Learning Data Mining with Python
上QQ阅读APP看书,第一时间看更新

Affinity analysis

Affinity analysis is the task of determining when objects are used in similar ways. In the previous chapter, we focused on whether the objects themselves are similar. The data for affinity analysis is often described in the form of a transaction. Intuitively, this comes from a transaction at a store—determining when objects are purchased together.

However, it can be applied to many processes:

  • Fraud detection
  • Customer segmentation
  • Software optimization
  • Product recommendations

Affinity analysis is usually much more exploratory than classification. We often don't have the complete dataset we expect for many classification tasks. For instance, in movie recommendation, we have reviews from different people on different movies. However, it is unlikely we have each reviewer review all of the movies in our dataset. This leaves an important and difficult question in affinity analysis. If a reviewer hasn't reviewed a movie, is that an indication that they aren't interested in the movie (and therefore wouldn't recommend it) or simply that they haven't reviewed it yet?

We won't answer that question in this chapter, but thinking about gaps in your datasets can lead to questions like this. In turn, that can lead to answers that may help improve the efficacy of your approach.

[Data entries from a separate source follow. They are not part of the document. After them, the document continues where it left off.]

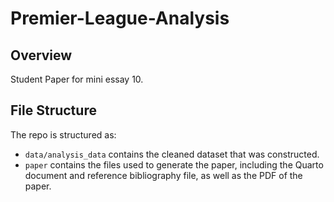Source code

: # Premier-League-Analysis

## Overview

Student Paper for mini essay 10.


## File Structure

The repo is structured as:

-   `data/analysis_data` contains the cleaned dataset that was constructed.
-   `paper` contains the files used to generate the paper, including the Quarto document and reference bibliography file, as well as the PDF of the paper. 

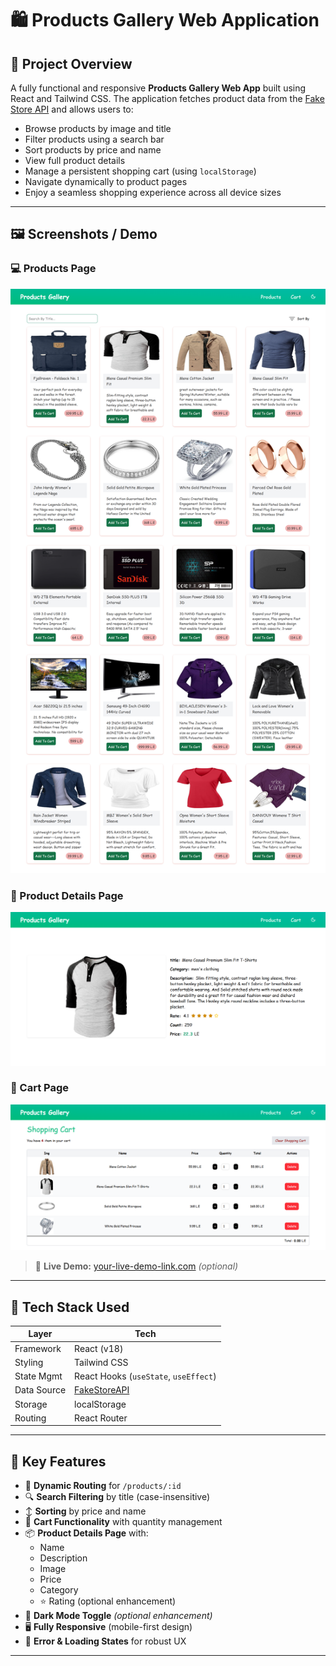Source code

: # 🛍️ Products Gallery Web Application

## 📝 Project Overview

A fully functional and responsive **Products Gallery Web App** built using React and Tailwind CSS. The application fetches product data from the [Fake Store API](https://fakestoreapi.com/products) and allows users to:

- Browse products by image and title
- Filter products using a search bar
- Sort products by price and name
- View full product details
- Manage a persistent shopping cart (using `localStorage`)
- Navigate dynamically to product pages
- Enjoy a seamless shopping experience across all device sizes

---

## 🖼️ Screenshots / Demo

### 💻 Products Page
![Products Desktop](./src/assets/productsPage.png)

### 📱 Product Details Page 
![Product Details Mobile](./src/assets/productDetails.png)

### 🛒 Cart Page
![Cart Page Mobile](./src/assets/cart.png)

> 🔗 **Live Demo:** [your-live-demo-link.com](https://your-live-demo-link.com) *(optional)*

---

## 🧱 Tech Stack Used

| Layer       | Tech                        |
|-------------|-----------------------------|
| Framework   | React (v18)                 |
| Styling     | Tailwind CSS                |
| State Mgmt  | React Hooks (`useState`, `useEffect`) |
| Data Source | [FakeStoreAPI](https://fakestoreapi.com/) |
| Storage     | localStorage                |
| Routing     | React Router                |

---


## 📌 Key Features

- 🔄 **Dynamic Routing** for `/products/:id`
- 🔍 **Search Filtering** by title (case-insensitive)
- ↕️ **Sorting** by price and name
- 🛒 **Cart Functionality** with quantity management
- 📦 **Product Details Page** with:
  - Name
  - Description
  - Image
  - Price
  - Category
  - ⭐ Rating (optional enhancement)
- 🎨 **Dark Mode Toggle** *(optional enhancement)*
- 🖥️ **Fully Responsive** (mobile-first design)
- 🚫 **Error & Loading States** for robust UX

---
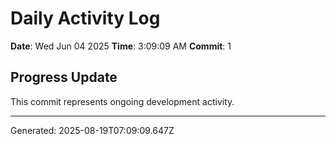 # Daily Activity Log

**Date**: Wed Jun 04 2025
**Time**: 3:09:09 AM
**Commit**: 1

## Progress Update

This commit represents ongoing development activity.

---
Generated: 2025-08-19T07:09:09.647Z
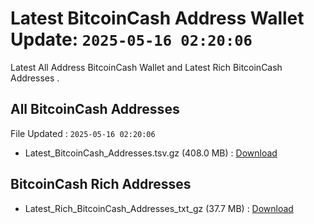 # Latest BitcoinCash Address Wallet Update: `2025-05-16 02:20:06`

Latest All Address BitcoinCash Wallet and Latest Rich BitcoinCash Addresses .

## All BitcoinCash Addresses

File Updated : `2025-05-16 02:20:06`

- Latest_BitcoinCash_Addresses.tsv.gz (408.0 MB) : [Download](https://github.com/Pymmdrza/Rich-Address-Wallet/releases/tag/BitcoinCash)

## BitcoinCash Rich Addresses

- Latest_Rich_BitcoinCash_Addresses_txt_gz (37.7 MB) : [Download](https://github.com/Pymmdrza/Rich-Address-Wallet/releases/tag/BitcoinCash)
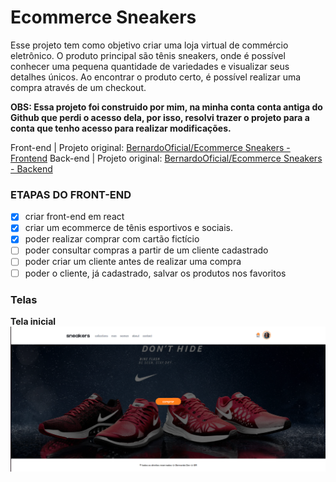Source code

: # Ecommerce Sneakers

Esse projeto tem como objetivo criar uma loja virtual de commércio eletrônico. O produto principal são tênis sneakers, onde é possível conhecer uma pequena quantidade de variedades e visualizar seus detalhes únicos. Ao encontrar o produto certo, é possível realizar uma compra através de um checkout.

**OBS: Essa projeto foi construido por mim, na minha conta conta antiga do Github que perdi o acesso dela, por isso, resolvi trazer o projeto para a conta que tenho acesso para realizar modificações.**

Front-end | Projeto original: [BernardoOficial/Ecommerce Sneakers - Frontend](https://github.com/BernardoOficial/ecommerce-sneakers-frontend)
Back-end | Projeto original: [BernardoOficial/Ecommerce Sneakers - Backend](https://github.com/BernardoOficial/ecommerce-sneakers-backend)

### ETAPAS DO FRONT-END

- [x] criar front-end em react
- [x] criar um ecommerce de tênis esportivos e sociais.
- [x] poder realizar comprar com cartão fictício
- [ ] poder consultar compras a partir de um cliente cadastrado
- [ ] poder criar um cliente antes de realizar uma compra
- [ ] poder o cliente, já cadastrado, salvar os produtos nos favoritos

### Telas

**Tela inicial**
![Tela do front-end](assets/frontend.png)
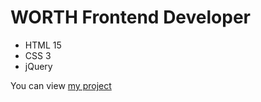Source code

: # WORTH Frontend Developer
- HTML 15
- CSS 3
- jQuery

You can view [my project](https://irinaivanova202303.github.io/WORTH/)
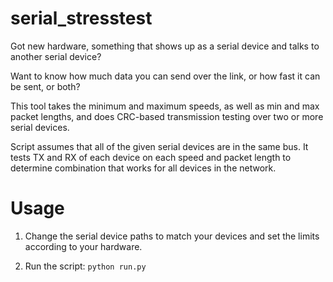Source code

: # serial_stresstest

Got new hardware, something that shows up as a serial device and talks to another serial device?

Want to know how much data you can send over the link, or how fast it can be sent, or both?

This tool takes the minimum and maximum speeds, as well as min and max packet lengths, and does CRC-based transmission testing over two or more serial devices.

Script assumes that all of the given serial devices are in the same bus. It tests TX and RX of each device on each speed and packet length to determine combination that works for all devices in the network.

# Usage

1. Change the serial device paths to match your devices and set the limits according to your hardware.

2. Run the script:
`python run.py`
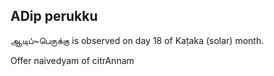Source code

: ## ADip perukku

ஆடிப்~பெருக்கு is observed on day 18 of Kaṭaka (solar) month.

Offer naivedyam of citrAnnam

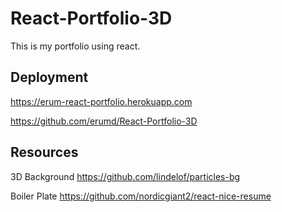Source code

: # React-Portfolio-3D

This is my portfolio using react.

## Deployment

https://erum-react-portfolio.herokuapp.com

https://github.com/erumd/React-Portfolio-3D

## Resources

3D Background
https://github.com/lindelof/particles-bg

Boiler Plate
https://github.com/nordicgiant2/react-nice-resume

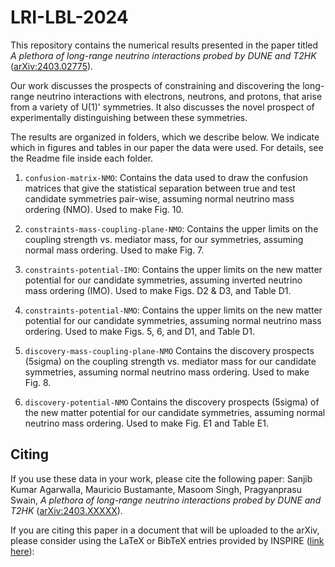 # LRI-LBL-2024

This repository contains the numerical results presented in the paper titled *A plethora of long-range neutrino interactions probed by DUNE and T2HK* ([arXiv:2403.02775](https://arxiv.org/abs/2403.02775)).

Our work discusses the prospects of constraining and discovering the long-range neutrino interactions with electrons, neutrons, and protons, that arise from a variety of U(1)' symmetries.  It also discusses the novel prospect of experimentally distinguishing between these symmetries. 

The results are organized in folders, which we describe below.  We indicate which in figures and tables in our paper the data were used.  For details, see the Readme file inside each folder.

1. `confusion-matrix-NMO`: Contains the data used to draw the confusion matrices that give the statistical separation between true and test candidate symmetries pair-wise, assuming normal neutrino mass ordering (NMO). Used to make Fig. 10.
  
2. `constraints-mass-coupling-plane-NMO`: Contains the upper limits on the coupling strength vs. mediator mass, for our symmetries, assuming normal mass ordering. Used to make Fig. 7.

3. `constraints-potential-IMO`: Contains the upper limits on the new matter potential for our candidate symmetries, assuming inverted neutrino mass ordering (IMO). Used to make Figs. D2 & D3, and Table D1.

4. `constraints-potential-NMO`: Contains the upper limits on the new matter potential for our candidate symmetries, assuming normal neutrino mass ordering.  Used to make Figs. 5, 6, and D1, and Table D1.

5. `discovery-mass-coupling-plane-NMO` Contains the discovery prospects (5sigma) on the coupling strength vs. mediator mass for our candidate symmetries, assuming normal neutrino mass ordering. Used to make Fig. 8. 

6. `discovery-potential-NMO` Contains the discovery prospects (5sigma) of the new matter potential for our candidate symmetries, assuming normal neutrino mass ordering. Used to make Fig. E1 and Table E1. 

## Citing

If you use these data in your work, please cite the following paper: Sanjib Kumar Agarwalla, Mauricio Bustamante, Masoom Singh, Pragyanprasu Swain, *A plethora of long-range neutrino interactions probed by DUNE and T2HK* ([arXiv:2403.XXXXX](https://arxiv.org/abs/2403.XXXXX)).

If you are citing this paper in a document that will be uploaded to the arXiv, please consider using the LaTeX or BibTeX entries provided by INSPIRE ([link here](http://XXX)):


   

   


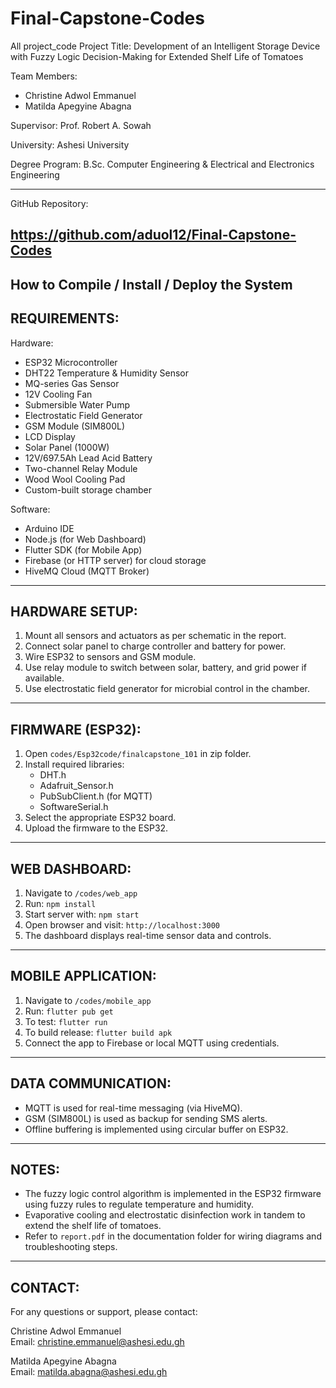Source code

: # Final-Capstone-Codes
All project_code
Project Title: Development of an Intelligent Storage Device with Fuzzy Logic Decision-Making for Extended Shelf Life of Tomatoes

Team Members:
- Christine Adwol Emmanuel 
- Matilda Apegyine Abagna 

Supervisor:
Prof. Robert A. Sowah

University:
Ashesi University

Degree Program:
B.Sc. Computer Engineering & Electrical and Electronics Engineering

----------------------------------------------------------
GitHub Repository:

https://github.com/aduol12/Final-Capstone-Codes
----------------------------------------------------------
How to Compile / Install / Deploy the System
----------------------------------------------------------

REQUIREMENTS:
-------------
Hardware:
- ESP32 Microcontroller
- DHT22 Temperature & Humidity Sensor
- MQ-series Gas Sensor
- 12V Cooling Fan
- Submersible Water Pump
- Electrostatic Field Generator
- GSM Module (SIM800L)
- LCD Display
- Solar Panel (1000W)
- 12V/697.5Ah Lead Acid Battery
- Two-channel Relay Module
- Wood Wool Cooling Pad
- Custom-built storage chamber

Software:
- Arduino IDE
- Node.js (for Web Dashboard)
- Flutter SDK (for Mobile App)
- Firebase (or HTTP server) for cloud storage
- HiveMQ Cloud (MQTT Broker)

----------------------------------------------------------
HARDWARE SETUP:
-------------
1. Mount all sensors and actuators as per schematic in the report.
2. Connect solar panel to charge controller and battery for power.
3. Wire ESP32 to sensors and GSM module.
4. Use relay module to switch between solar, battery, and grid power if available.
5. Use electrostatic field generator for microbial control in the chamber.

----------------------------------------------------------
FIRMWARE (ESP32):
-------------
1. Open `codes/Esp32code/finalcapstone_101` in zip folder.
2. Install required libraries:
   - DHT.h
   - Adafruit_Sensor.h
   - PubSubClient.h (for MQTT)
   - SoftwareSerial.h
3. Select the appropriate ESP32 board.
4. Upload the firmware to the ESP32.

----------------------------------------------------------
WEB DASHBOARD:
-------------
1. Navigate to `/codes/web_app`
2. Run: `npm install`
3. Start server with: `npm start`
4. Open browser and visit: `http://localhost:3000`
5. The dashboard displays real-time sensor data and controls.

----------------------------------------------------------
MOBILE APPLICATION:
-------------
1. Navigate to `/codes/mobile_app`
2. Run: `flutter pub get`
3. To test: `flutter run`
4. To build release: `flutter build apk`
5. Connect the app to Firebase or local MQTT using credentials.

----------------------------------------------------------
DATA COMMUNICATION:
-------------
- MQTT is used for real-time messaging (via HiveMQ).
- GSM (SIM800L) is used as backup for sending SMS alerts.
- Offline buffering is implemented using circular buffer on ESP32.

----------------------------------------------------------
NOTES:
-------------
- The fuzzy logic control algorithm is implemented in the ESP32 firmware using fuzzy rules to regulate temperature and humidity.
- Evaporative cooling and electrostatic disinfection work in tandem to extend the shelf life of tomatoes.
- Refer to `report.pdf` in the documentation folder for wiring diagrams and troubleshooting steps.

----------------------------------------------------------
CONTACT:
-------------
For any questions or support, please contact:

Christine Adwol Emmanuel  
Email: christine.emmanuel@ashesi.edu.gh

Matilda Apegyine Abagna  
Email: matilda.abagna@ashesi.edu.gh


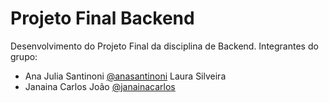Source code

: # Projeto Final Backend

Desenvolvimento do Projeto Final da disciplina de Backend.
Integrantes do grupo:
- Ana Julia Santinoni [@anasantinoni](https://github.com/anasantinoni)
Laura Silveira
- Janaina Carlos João [@janainacarlos](https://github.com/janainacarlos)
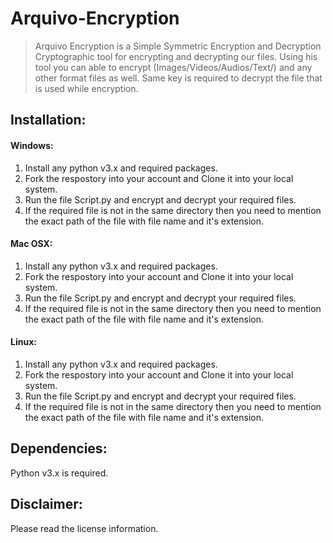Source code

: # Arquivo-Encryption
> Arquivo Encryption is a Simple Symmetric Encryption and Decryption Cryptographic tool for encrypting and decrypting our files.
> Using his tool you can able to encrypt (Images/Videos/Audios/Text/) and any other format files as well.
> Same key is required to decrypt the file that is used while encryption.

## Installation:

#### Windows:
1) Install any python v3.x and required packages.
2) Fork the respostory into your account and Clone it into your local system.
3) Run the file Script.py and encrypt and decrypt your required files.
4) If the required file is not in the same directory then you need to mention the exact path of the file with file name and it's extension.

#### Mac OSX:
1) Install any python v3.x and required packages.
2) Fork the respostory into your account and Clone it into your local system.
3) Run the file Script.py and encrypt and decrypt your required files.
4) If the required file is not in the same directory then you need to mention the exact path of the file with file name and it's extension.

#### Linux:
1) Install any python v3.x and required packages.
2) Fork the respostory into your account and Clone it into your local system.
3) Run the file Script.py and encrypt and decrypt your required files.
4) If the required file is not in the same directory then you need to mention the exact path of the file with file name and it's extension.

## Dependencies:
  Python v3.x is required.

## Disclaimer:
  Please read the license information.
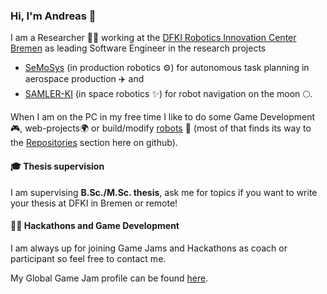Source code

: ### Hi, I'm Andreas 👋

I am a Researcher 👨‍💻 working at the [DFKI Robotics Innovation Center Bremen](https://robotik.dfki-bremen.de/en/) as leading Software Engineer in the research projects
 * [SeMoSys](https://robotik.dfki-bremen.de/en/research/projects/semosys/) (in production robotics ⚙️) for autonomous task planning in aerospace production ✈️ and
 * [SAMLER-KI](https://robotik.dfki-bremen.de/en/research/projects/samler-ki/) (in space robotics ✨) for robot navigation on the moon 🌕.

<!--
My interests are:
 * robots in space ✨
 * task and motion planning 🗺️
 * controling robot fleets over the internet 🌍
 * game development 🎮 (using game engines for robot simulation)
 * building robots 🤖
-->

When I am on the PC in my free time I like to do some Game Development🎮, web-projects🌍 or build/modify [robots](https://github.com/brean/my-robot-fleet) 🤖 (most of that finds its way to the [Repositories](https://github.com/brean?tab=repositories) section here on github).

#### 🎓 Thesis supervision

I am supervising **B.Sc./M.Sc. thesis**, ask me for topics if you want to write your thesis at DFKI in Bremen or remote!

#### 👨‍💻 Hackathons and Game Development

I am always up for joining Game Jams and Hackathons as coach or participant so feel free to contact me.

My Global Game Jam profile can be found [here](https://globalgamejam.org/users/brean).

<!--
**brean/brean** is a ✨ _special_ ✨ repository because its `README.md` (this file) appears on your GitHub profile.

Here are some ideas to get you started:

- 🔭 I’m currently working on ...
- 🌱 I’m currently learning ...
- 👯 I’m looking to collaborate on ...
- 🤔 I’m looking for help with ...
- 💬 Ask me about ...
- 📫 How to reach me: ...
- 😄 Pronouns: ...
- ⚡ Fun fact: ...
-->

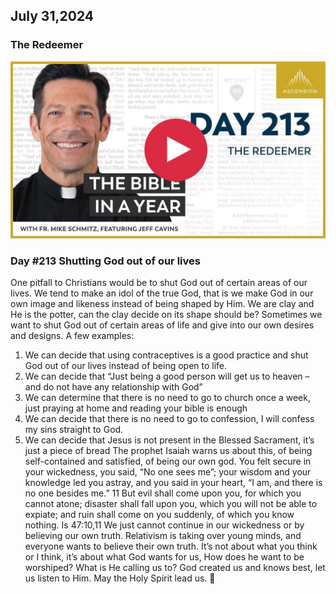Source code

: ## July 31,2024

### The Redeemer

[![The Redeemer](https://raw.githubusercontent.com/linusjf/BIAY/main/July/jpgs/Day213.jpg)](https://youtu.be/4rxPE6GwQ7g "The Redeemer")

### Day #213 Shutting God out of our lives

One pitfall to Christians would be to shut God out of certain areas of our lives. We tend to make an idol of the true God, that is we make God in our own image and likeness instead of being shaped by Him. We are clay and He is the potter, can the clay decide on its shape should be?
Sometimes we want to shut God out of certain areas of life and give into our own desires and designs.
A few examples:

1. We can decide that using contraceptives is a good practice and shut God out of our lives instead of being open to life.
2. We can decide that “Just being a good person will get us to heaven – and do not have any relationship with God”
3. We can determine that there is no need to go to church once a week, just praying at home and reading your bible is enough
4. We can decide that there is no need to go to confession, I will confess my sins straight to God.
5. We can decide that Jesus is not present in the Blessed Sacrament, it’s just a piece of bread
   The prophet Isaiah warns us about this, of being self-contained and satisfied, of being our own god.
   You felt secure in your wickedness, you said, “No one sees me”; your wisdom and your knowledge led you astray, and you said in your heart, “I am, and there is no one besides me.” 11 But evil shall come upon you, for which you cannot atone; disaster shall fall upon you, which you will not be able to expiate; and ruin shall come on you suddenly, of which you know nothing. Is 47:10,11
   We just cannot continue in our wickedness or by believing our own truth. Relativism is taking over young minds, and everyone wants to believe their own truth. It’s not about what you think or I think, it’s about what God wants for us, How does he want to be worshiped? What is He calling us to?
   God created us and knows best, let us listen to Him.
   May the Holy Spirit lead us. 🙏
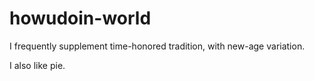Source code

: # howudoin-world

I frequently supplement time-honored tradition, with new-age variation.

I also like pie.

Algorithms for affinity analysis

We introduced a basic method for affinity analysis in Chapter 1, Getting Started with Data Mining, which tested all of the possible rule combinations. We computed the confidence and support for each rule, which in turn allowed us to rank them to find the best rules.

However, this approach is not efficient. Our dataset in Chapter 1, Getting Started with Data Mining, had just five items for sale. We could expect even a small store to have hundreds of items for sale, while many online stores would have thousands (or millions!). With a naive rule creation, such as our previous algorithm, the growth in time needed to compute these rules increases exponentially. As we add more items, the time it takes to compute all rules increases significantly faster. Specifically, the total possible number of rules is 2n - 1. For our five-item dataset, there are 31 possible rules. For 10 items, it is 1023. For just 100 items, the number has 30 digits. Even the drastic increase in computing power couldn't possibly keep up with the increases in the number of items stored online. Therefore, we need algorithms that work smarter, as opposed to computers that work harder.

The classic algorithm for affinity analysis is called the Apriori algorithm. It addresses the exponential problem of creating sets of items that occur frequently within a database, called frequent itemsets. Once these frequent itemsets are discovered, creating association rules is straightforward.

The intuition behind Apriori is both simple and clever. First, we ensure that a rule has sufficient support within the dataset. Defining a minimum support level is the key parameter for Apriori. To build a frequent itemset, for an itemset (A, B) to have a support of at least 30, both A and B must occur at least 30 times in the database. This property extends to larger sets as well. For an itemset (A, B, C, D) to be considered frequent, the set (A, B, C) must also be frequent (as must D).

These frequent itemsets can be built up and possible itemsets that are not frequent (of which there are many) will never be tested. This saves significant time in testing new rules.

Other example algorithms for affinity analysis include the Eclat and FP-growth algorithms. There are many improvements to these algorithms in the data mining literature that further improve the efficiency of the method. In this chapter, we will focus on the basic Apriori algorithm.

Choosing parameters

To perform association rule mining for affinity analysis, we first use the Apriori to generate frequent itemsets. Next, we create association rules (for example, if a person recommended movie X, they would also recommend movie Y) by testing combinations of premises and conclusions within those frequent itemsets.

For the first stage, the Apriori algorithm needs a value for the minimum support that an itemset needs to be considered frequent. Any itemsets with less support will not be considered. Setting this minimum support too low will cause Apriori to test a larger number of itemsets, slowing the algorithm down. Setting it too high will result in fewer itemsets being considered frequent.

In the second stage, after the frequent itemsets have been discovered, association rules are tested based on their confidence. We could choose a minimum confidence level, a number of rules to return, or simply return all of them and let the user decide what to do with them.

In this chapter, we will return only rules above a given confidence level. Therefore, we need to set our minimum confidence level. Setting this too low will result in rules that have a high support, but are not very accurate. Setting this higher will result in only more accurate rules being returned, but with fewer rules being discovered.